Posts Tagged ‘swarming’

The Novelty of Women with Addiction Problems

November 17th, 2008
Amy Winehouse

Amy Winehouse

I want to comment on Halloween. (I am a bit late.)

I spent Halloween night at the NYC parade and the surrounding bars. Usually, Halloween is the night where it is socially acceptable – almost socially required — for women to dress as slutty as the temporarily relaxed local “decency” laws allow (in NYC that means one-step shy of full frontal nudity). Given that I was expecting uber-slutty, I was surprised at the very large number of girls who dressed up as Amy Winehouse . I do not care how hot you are…crack whore is not sexy.

I do not think many women have repressed fantasies about being a crack whore (at least, I hope they do not). I do think that women are very good at identifying what is, and what is not, attractive. Adopted fads are usually attractive. I think girls who wear Uggs with a Northface jacket and leggings look ridiculous (IT’S A UNIFORM!), but that does not mean I don’t find them cute. There was nothing attractive about the Amy Winehouse contagion. Women simply were aware (by word of mouth or some beacon of fashion) that other women were going to dress up as Amy Winehouse and, apparently, this costume passed some internal mental test of novelty.

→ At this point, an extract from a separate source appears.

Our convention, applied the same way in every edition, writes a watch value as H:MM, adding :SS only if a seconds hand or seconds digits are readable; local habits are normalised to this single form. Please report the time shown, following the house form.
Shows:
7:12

Novelty apparently allowed a bad idea to bypass rational filters (e.g. do I want people to associate me with a crack whore). I think this a very common mistake; I know I make this mistake often (I mean being seduced by novelty, not dressing up as a crack whore). Novelty encourages us to throw out common sense rules. We do not know the associated outcomes of adopting (or using or whatever) something novel and we don’t seem to care. We think novel is interesting. Somehow we forget that novel can be good or bad (Yes, that flame is pretty, but I remember when I tried to touch it, it hurt).

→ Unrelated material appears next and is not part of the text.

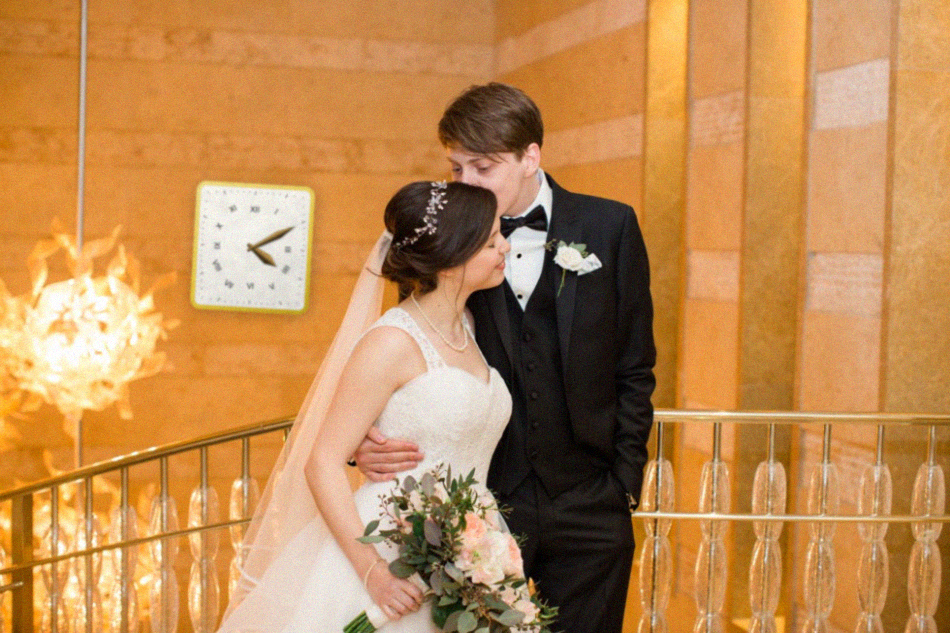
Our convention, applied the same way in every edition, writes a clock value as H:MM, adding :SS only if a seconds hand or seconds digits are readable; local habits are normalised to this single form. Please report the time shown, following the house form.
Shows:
4:10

I do not think the average trader is more sophisticated than the girls in Amy Winehouse army. They (myself included) are captivated by novelty (Whoa; CDOs are SEXY). Novelty is dangerously seductive.

On the other hand, it was Halloween, so maybe I should STFU.

Momentum is Instinctual

August 29th, 2008

One of the earliest trading programs I wrote (circa sophomore year of high school), traded on momentum. It acted quiet naively which is a proper reflection of my mind at the time. If the slope of the price for an asset was greater than and less than some prespecified values the asset was bought until it was lower or greater than a terminal slope value; The inverse applied for shorting. My program then searched for the best combinations of entry and exit slopes over a range of different historic windows.

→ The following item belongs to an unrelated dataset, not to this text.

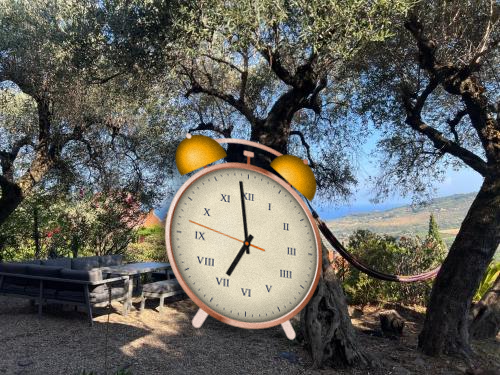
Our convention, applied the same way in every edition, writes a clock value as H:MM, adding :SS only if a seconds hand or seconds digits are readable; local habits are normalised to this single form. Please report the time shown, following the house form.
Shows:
6:58:47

I was quite excited at first when I found some bots that did extremely well. Then I had the insight to try testing the bot on a different time period to confirm they did just as well; They did not. I am actually proud that I recognized the need for out of sample testing. I think at the time the math taught in my connections class (read: dorky kids) was trig/precalculus. I had no knowledge of statistics outside of averages.

The point to take away from this experience was my sixteen year old brain’s expectation of herding behaviour; It is instinctual. Behaviour finance expounds on this concept. At my young age I believed that if a stock was moving up, people would pile on; If a stock was moving down, people would abandon ship. Eventually, the fundamentalists would correct very large errors, but in the short term, I thought the technical traders set movements.

Currently, I believe that momentum is a huge factor for a certain class of trader; This class is not sophisticated. It may be possible to exploit their actions, or their likely actions, but since they probably dominate only over the short term, their is too much noise relative to signal.

Some people (in this case momentum traders) behave in a predictable way. This capacity for prediction does not mean profit. Predicting the movement of one fish in a school does not mean you know the school’s trajectory — although it might give a hint that is occasionally correct.